Nathan is a film critic and aspiring author with a true passion for the film industry who hopes his writings will help launch his career.
Have you ever read about an event but not all the blanks were filled in so you were left puzzling and speculating what actually happened? That's how the story of Lizzie Borden is. There's so much we know and yet there's so much more that we don't know. We may never discover the whole truth behind what happened that fateful day, but this film's theory is very interesting and fills in a lot of gaps very nicely.
Since most everyone knows the story, or at least the legend, of Lizzie Borden, I won't refrain from potential spoilers for the film. It remains historically accurate for the most part so if you want to know the story before you see the film, grab an encyclopedia or visit wikipedia then come back here.
So, what exactly does the film suggest? We know from witness accounts, personal writings, and the trial that Lizzie had a troubled life despite being from a wealthy family. Her father refused to have a bathroom in the house and never used electricity. Lizzie says in the film that her father found it "too extravagant". Her father was also prone to extreme behavior, killing Lizzie's pigeons instead of just releasing them and, though never proven, it's possible he was also abusive. The film posits that he forced himself on the 25 year-old Bridget Sullivan, a live-in housemaid for the Bordens. Bridget had immigrated from Ireland on her own, most likely in search of a better life just like other immigrants. It's not completely known why Bridget left during Lizzie's trial, but we do know she moved to a farm in Montana. The film suggests that perhaps Lizzie was emotionally attached to Bridget, maybe even attracted to her, to the point that Lizzie killed her father out of hatred for how he had been treating not only Bridget but also the rest of the family. But why was the stepmother killed first? Possibly because she did nothing to help Lizzie or Bridget and also possibly because if Lizzie's father died first then the stepmother's side of the family would get everything but if the stepmother died first then the father's side of the family would get everything. This could also explain why Lizzie and her sister became estranged after the trial. Lizzie inherited it all and Emma hated her for it.

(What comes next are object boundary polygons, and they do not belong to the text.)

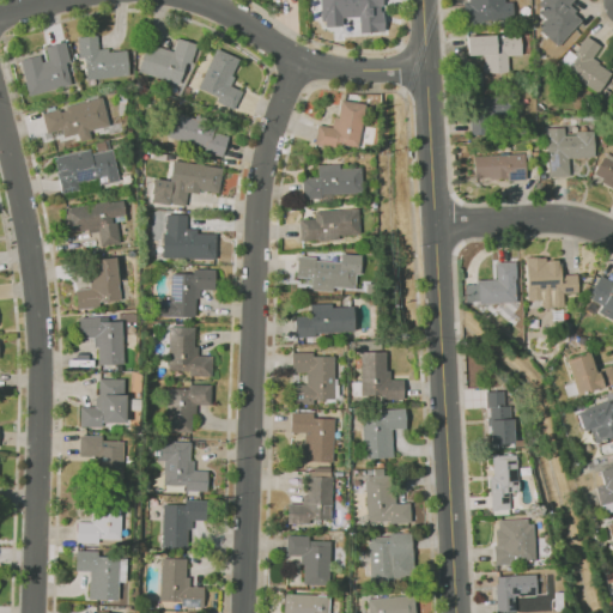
[(319,0),(321,26),(341,26),(340,18),(358,17),(358,32),(382,31),(380,0),(319,0)]
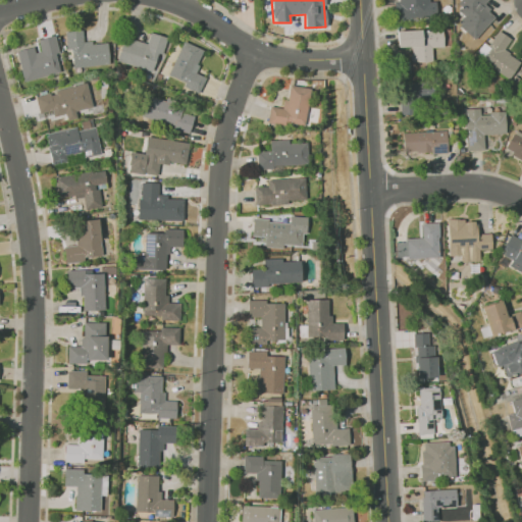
[(398,0),(399,19),(436,17),(435,1),(429,2),(428,0),(398,0)]
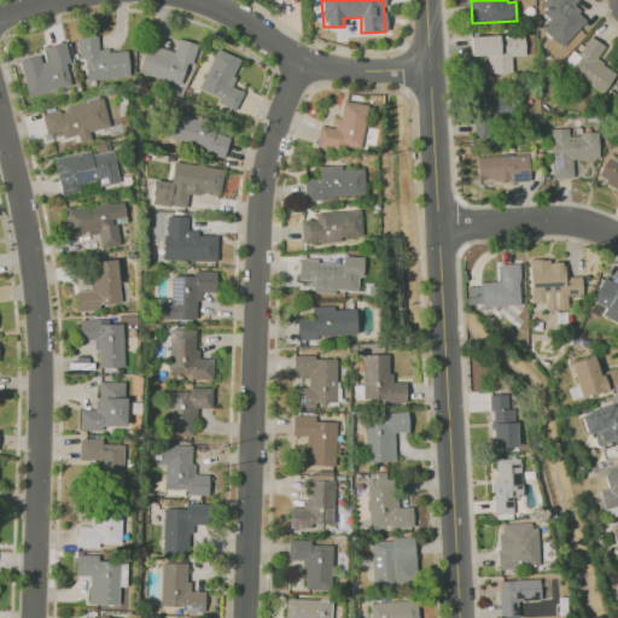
[(561,47),(587,19),(572,6),(576,0),(541,0),(548,5),(541,13),(551,22),(542,30),(561,47)]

The film is directed and acted brilliantly. I couldn't ask for a better film. Kristen Stewart must have trained with a professional because her Irish accent was spot-on. There were only a couple times when I could hear it slip but she fixed it immediately. I have to give her top marks for delivering on two of the most emotional scenes in the film. I know I said I wouldn't refrain from spoilers, but I will refrain from revealing those. It's far better if you experience them for yourself. Let's just say that they will hit home for many people out there, women or not. Chloe Sevigny was perfect as Lizzie Borden, giving a solid performance that both made you feel sorry for her and creeped you out. The chemistry between Kristen and Chloe was magnetic to say the least. There wasn't a dull moment between the two. Bryce Kass wrote the screenplay, doing his best to keep historical accuracy all the while crafting a philosophical debate within a psychological masterpiece. The big questions he asks through his writing is: how much abuse and pain do you take before you do something about it? How far would you go when you do take action? He humanizes Lizzie and really tries to help you understand that, maybe just maybe, she wasn't crazy but had just had enough. Craig Macneill directed the film, perfectly depicting the hardships in that time period and the struggles that Lizzie and Bridget actually did and possibly did go through. Bryce and Craig proved to be a great team, keeping the film tense and causing you to hold your breath even though you knew already what would inevitably happen. That's the sign of true geniuses at work. The cinematography was brilliant as well. I felt like I had been transported directly into 1892, witnessing the events just as Bridget did.
In conclusion, I highly enjoyed the film and couldn't have asked for a better interpretation of the mysterious events. I give the film a 4 out of 4.